EXERCISE OBJECTIVE:
Give back, exactly as written, the lines from the beginning of the listing through the one that contains "cells in skin".

RECORDS TO PROCESS:
-=-=-=-=-

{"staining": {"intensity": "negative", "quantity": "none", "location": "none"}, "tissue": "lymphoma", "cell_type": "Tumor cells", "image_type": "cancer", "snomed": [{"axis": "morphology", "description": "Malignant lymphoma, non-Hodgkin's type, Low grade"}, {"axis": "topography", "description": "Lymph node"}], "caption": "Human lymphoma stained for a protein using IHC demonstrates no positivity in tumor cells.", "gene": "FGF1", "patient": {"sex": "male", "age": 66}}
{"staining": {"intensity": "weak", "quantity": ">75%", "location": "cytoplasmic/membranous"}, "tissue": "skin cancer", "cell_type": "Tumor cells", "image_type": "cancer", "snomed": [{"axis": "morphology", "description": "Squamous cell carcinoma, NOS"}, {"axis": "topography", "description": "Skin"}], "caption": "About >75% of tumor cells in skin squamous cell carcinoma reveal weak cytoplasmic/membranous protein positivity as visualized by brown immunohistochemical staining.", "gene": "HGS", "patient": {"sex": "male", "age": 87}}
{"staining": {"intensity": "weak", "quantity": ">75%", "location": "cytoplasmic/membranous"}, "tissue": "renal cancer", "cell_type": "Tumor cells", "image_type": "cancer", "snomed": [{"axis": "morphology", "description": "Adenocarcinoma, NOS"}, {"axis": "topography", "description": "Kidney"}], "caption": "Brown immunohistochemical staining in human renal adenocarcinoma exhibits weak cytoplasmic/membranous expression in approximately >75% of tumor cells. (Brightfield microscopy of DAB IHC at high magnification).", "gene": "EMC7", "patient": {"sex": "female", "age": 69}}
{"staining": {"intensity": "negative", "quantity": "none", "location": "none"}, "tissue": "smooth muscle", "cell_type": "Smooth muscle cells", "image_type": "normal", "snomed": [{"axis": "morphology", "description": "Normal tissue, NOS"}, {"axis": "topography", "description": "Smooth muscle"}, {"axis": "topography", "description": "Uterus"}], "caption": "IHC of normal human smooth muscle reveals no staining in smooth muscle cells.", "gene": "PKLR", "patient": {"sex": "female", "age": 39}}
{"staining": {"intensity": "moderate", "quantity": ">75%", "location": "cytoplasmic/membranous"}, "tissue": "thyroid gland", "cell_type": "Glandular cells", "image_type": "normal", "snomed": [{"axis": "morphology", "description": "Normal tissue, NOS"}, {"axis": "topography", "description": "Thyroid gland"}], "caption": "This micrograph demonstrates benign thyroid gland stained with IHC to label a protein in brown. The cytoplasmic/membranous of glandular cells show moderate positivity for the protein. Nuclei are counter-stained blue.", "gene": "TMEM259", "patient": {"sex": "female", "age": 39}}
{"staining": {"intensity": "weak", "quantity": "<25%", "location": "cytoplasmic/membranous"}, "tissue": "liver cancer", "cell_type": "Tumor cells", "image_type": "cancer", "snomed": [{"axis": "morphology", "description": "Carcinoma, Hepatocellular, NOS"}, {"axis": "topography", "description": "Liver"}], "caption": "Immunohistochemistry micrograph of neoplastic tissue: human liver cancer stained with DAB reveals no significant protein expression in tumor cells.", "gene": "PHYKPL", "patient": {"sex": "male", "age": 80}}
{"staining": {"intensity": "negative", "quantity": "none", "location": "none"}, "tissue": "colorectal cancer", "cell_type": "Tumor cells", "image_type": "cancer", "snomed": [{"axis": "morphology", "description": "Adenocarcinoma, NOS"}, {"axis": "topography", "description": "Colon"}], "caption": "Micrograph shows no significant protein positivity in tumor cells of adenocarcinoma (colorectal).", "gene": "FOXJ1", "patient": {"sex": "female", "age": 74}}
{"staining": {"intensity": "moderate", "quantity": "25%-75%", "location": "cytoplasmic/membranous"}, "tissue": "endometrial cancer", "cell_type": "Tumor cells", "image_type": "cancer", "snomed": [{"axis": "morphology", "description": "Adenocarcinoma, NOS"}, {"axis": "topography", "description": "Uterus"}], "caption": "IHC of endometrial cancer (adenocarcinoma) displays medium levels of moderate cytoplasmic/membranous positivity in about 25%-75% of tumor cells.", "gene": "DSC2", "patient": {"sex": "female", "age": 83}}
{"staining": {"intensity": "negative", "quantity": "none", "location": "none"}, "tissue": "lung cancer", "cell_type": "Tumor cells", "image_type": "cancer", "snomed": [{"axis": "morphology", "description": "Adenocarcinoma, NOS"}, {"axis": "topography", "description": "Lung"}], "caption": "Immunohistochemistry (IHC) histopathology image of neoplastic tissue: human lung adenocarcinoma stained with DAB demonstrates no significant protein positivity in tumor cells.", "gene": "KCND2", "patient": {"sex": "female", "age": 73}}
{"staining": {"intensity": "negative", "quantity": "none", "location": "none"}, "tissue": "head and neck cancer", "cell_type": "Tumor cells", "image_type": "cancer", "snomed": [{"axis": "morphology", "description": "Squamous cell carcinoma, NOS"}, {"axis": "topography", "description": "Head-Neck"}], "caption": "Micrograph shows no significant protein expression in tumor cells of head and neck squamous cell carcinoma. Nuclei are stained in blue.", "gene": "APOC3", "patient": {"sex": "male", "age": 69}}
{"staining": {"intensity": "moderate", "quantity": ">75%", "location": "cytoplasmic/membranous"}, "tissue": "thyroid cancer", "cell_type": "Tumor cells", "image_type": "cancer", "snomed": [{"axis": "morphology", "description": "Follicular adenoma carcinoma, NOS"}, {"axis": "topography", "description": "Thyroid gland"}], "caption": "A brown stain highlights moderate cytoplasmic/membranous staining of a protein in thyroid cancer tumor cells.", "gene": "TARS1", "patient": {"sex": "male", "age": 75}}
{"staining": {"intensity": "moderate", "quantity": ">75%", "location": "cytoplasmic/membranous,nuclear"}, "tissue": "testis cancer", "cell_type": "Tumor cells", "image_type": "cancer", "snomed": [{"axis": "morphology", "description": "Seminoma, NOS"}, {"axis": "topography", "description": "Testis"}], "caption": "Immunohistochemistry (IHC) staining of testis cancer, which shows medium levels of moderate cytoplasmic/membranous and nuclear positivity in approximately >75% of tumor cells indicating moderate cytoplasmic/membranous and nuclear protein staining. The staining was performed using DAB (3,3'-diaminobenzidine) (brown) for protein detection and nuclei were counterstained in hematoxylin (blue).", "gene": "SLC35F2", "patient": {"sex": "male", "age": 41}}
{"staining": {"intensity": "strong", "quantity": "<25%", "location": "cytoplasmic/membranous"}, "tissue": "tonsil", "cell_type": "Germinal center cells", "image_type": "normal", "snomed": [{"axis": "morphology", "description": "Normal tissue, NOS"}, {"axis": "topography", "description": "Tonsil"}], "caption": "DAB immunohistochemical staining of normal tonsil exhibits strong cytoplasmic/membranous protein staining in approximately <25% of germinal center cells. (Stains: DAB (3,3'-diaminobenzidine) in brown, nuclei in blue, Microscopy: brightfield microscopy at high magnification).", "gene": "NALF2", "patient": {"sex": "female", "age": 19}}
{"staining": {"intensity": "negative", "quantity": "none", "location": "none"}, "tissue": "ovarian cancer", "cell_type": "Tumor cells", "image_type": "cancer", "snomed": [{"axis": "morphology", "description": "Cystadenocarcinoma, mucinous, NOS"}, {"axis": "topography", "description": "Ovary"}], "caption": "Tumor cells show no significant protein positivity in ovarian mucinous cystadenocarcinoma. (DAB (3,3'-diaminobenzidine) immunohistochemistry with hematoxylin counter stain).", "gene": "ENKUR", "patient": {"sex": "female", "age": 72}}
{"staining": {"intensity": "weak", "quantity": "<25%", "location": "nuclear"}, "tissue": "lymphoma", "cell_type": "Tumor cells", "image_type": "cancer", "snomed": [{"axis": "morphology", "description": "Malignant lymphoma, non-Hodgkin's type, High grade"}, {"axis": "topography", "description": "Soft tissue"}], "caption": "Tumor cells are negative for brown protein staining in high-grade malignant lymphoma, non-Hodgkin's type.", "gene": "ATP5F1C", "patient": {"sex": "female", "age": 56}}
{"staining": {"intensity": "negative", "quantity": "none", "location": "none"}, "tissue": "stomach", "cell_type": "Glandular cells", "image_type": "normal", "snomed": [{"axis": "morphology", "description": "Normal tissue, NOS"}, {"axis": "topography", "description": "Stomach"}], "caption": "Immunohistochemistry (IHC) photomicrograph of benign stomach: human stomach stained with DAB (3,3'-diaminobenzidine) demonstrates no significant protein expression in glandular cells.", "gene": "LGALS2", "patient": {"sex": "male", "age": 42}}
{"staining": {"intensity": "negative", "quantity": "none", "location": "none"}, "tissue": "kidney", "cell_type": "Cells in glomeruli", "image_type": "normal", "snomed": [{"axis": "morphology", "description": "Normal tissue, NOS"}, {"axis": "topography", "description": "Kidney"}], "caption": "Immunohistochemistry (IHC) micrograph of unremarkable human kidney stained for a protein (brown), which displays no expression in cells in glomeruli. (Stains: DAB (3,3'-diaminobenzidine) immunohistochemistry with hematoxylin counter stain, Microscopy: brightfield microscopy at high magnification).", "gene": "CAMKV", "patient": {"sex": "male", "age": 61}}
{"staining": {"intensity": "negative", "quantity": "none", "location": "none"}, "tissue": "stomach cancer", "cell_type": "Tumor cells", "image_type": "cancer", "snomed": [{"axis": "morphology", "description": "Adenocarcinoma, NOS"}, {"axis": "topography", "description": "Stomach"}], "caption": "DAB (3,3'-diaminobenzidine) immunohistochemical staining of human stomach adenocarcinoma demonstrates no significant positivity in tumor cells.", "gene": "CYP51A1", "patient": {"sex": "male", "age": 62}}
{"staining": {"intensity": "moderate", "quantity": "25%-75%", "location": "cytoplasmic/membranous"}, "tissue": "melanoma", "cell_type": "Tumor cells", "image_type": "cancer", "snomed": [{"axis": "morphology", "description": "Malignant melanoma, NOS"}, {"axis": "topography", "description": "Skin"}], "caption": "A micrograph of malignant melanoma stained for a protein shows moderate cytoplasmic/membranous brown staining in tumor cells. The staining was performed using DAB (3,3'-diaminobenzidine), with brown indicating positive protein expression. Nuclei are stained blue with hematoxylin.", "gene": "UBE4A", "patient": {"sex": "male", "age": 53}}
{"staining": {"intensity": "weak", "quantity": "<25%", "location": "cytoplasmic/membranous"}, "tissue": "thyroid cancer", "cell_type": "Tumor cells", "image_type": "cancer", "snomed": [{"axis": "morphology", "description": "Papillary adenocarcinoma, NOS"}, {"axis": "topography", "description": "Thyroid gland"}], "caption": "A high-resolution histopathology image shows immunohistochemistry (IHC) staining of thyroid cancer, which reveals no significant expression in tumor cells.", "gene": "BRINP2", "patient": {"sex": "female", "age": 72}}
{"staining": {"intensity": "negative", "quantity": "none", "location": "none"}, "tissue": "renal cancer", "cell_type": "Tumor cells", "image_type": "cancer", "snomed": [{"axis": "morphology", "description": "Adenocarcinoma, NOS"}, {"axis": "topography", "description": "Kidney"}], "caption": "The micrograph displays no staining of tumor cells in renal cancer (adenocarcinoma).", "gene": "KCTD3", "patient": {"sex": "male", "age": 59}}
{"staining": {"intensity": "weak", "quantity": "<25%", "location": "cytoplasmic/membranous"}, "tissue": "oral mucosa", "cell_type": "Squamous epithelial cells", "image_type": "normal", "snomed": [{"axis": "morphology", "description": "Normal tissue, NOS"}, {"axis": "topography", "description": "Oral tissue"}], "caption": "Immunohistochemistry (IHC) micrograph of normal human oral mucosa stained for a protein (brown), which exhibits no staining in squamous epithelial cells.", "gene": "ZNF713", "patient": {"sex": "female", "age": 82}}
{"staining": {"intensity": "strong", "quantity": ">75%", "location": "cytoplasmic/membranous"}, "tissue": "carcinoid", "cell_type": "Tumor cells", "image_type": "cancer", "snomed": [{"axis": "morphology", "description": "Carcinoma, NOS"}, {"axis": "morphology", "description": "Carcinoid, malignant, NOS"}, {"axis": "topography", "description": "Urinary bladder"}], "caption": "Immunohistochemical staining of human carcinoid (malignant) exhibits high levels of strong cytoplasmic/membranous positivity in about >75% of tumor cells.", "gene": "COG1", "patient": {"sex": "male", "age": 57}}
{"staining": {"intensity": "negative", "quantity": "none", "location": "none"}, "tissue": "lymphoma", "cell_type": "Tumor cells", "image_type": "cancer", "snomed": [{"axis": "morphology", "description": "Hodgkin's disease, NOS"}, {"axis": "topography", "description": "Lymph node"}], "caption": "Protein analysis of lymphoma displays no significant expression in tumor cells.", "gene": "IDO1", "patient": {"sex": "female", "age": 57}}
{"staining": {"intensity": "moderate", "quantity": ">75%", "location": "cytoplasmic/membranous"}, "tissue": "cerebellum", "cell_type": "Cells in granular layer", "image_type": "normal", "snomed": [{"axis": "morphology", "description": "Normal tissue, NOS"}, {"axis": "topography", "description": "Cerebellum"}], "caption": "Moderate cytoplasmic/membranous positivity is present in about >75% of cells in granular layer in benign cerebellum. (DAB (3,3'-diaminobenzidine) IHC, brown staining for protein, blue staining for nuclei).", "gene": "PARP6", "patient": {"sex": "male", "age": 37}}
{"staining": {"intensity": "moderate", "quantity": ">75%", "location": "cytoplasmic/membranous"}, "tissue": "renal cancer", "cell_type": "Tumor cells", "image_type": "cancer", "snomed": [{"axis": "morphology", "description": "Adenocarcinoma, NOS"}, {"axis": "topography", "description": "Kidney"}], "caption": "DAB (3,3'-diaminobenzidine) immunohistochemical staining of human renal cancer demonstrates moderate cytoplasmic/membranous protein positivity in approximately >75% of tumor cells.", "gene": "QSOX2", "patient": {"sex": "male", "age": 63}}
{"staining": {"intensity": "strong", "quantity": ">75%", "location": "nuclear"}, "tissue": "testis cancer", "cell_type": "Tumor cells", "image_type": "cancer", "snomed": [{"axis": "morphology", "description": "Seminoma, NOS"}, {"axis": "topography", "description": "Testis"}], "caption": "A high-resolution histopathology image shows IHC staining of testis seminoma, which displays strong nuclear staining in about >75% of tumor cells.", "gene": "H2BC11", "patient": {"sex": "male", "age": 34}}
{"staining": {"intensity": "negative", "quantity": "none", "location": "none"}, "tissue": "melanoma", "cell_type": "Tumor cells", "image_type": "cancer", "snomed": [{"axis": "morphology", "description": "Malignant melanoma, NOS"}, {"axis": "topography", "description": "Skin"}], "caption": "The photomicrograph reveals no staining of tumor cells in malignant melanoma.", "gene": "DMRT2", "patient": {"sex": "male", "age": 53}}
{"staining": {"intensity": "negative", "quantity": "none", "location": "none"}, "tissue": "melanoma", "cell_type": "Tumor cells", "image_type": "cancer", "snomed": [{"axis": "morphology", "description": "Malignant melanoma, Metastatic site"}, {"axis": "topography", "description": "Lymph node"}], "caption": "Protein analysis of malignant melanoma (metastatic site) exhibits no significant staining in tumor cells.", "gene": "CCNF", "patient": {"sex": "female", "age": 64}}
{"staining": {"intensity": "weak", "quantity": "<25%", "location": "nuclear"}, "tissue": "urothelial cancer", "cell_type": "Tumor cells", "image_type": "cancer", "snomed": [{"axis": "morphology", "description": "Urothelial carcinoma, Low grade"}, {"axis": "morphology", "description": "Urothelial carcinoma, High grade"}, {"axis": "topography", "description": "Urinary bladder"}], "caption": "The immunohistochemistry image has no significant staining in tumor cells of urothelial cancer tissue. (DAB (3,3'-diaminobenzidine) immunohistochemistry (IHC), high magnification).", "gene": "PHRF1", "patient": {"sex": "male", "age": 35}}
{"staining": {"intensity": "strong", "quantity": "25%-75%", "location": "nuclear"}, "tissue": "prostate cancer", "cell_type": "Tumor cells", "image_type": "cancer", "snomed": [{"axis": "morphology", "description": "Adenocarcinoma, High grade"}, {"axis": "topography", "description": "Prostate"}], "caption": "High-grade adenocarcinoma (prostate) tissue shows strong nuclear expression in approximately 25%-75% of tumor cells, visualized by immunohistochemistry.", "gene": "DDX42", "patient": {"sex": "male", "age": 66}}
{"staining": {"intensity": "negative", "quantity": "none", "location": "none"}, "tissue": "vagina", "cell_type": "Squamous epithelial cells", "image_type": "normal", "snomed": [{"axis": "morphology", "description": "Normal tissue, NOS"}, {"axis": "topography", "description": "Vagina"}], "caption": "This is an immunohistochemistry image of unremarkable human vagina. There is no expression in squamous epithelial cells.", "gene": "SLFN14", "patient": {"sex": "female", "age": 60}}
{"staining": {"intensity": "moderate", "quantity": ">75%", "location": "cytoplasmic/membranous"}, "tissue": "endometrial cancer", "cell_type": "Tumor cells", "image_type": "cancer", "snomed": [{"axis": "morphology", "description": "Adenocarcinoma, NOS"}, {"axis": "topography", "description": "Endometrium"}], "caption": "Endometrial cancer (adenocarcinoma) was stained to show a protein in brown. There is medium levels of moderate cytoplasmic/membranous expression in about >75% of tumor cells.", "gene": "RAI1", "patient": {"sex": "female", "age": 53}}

-=-=-=-=-

RESPONSE TO THIS TASK:
{"staining": {"intensity": "negative", "quantity": "none", "location": "none"}, "tissue": "lymphoma", "cell_type": "Tumor cells", "image_type": "cancer", "snomed": [{"axis": "morphology", "description": "Malignant lymphoma, non-Hodgkin's type, Low grade"}, {"axis": "topography", "description": "Lymph node"}], "caption": "Human lymphoma stained for a protein using IHC demonstrates no positivity in tumor cells.", "gene": "FGF1", "patient": {"sex": "male", "age": 66}}
{"staining": {"intensity": "weak", "quantity": ">75%", "location": "cytoplasmic/membranous"}, "tissue": "skin cancer", "cell_type": "Tumor cells", "image_type": "cancer", "snomed": [{"axis": "morphology", "description": "Squamous cell carcinoma, NOS"}, {"axis": "topography", "description": "Skin"}], "caption": "About >75% of tumor cells in skin squamous cell carcinoma reveal weak cytoplasmic/membranous protein positivity as visualized by brown immunohistochemical staining.", "gene": "HGS", "patient": {"sex": "male", "age": 87}}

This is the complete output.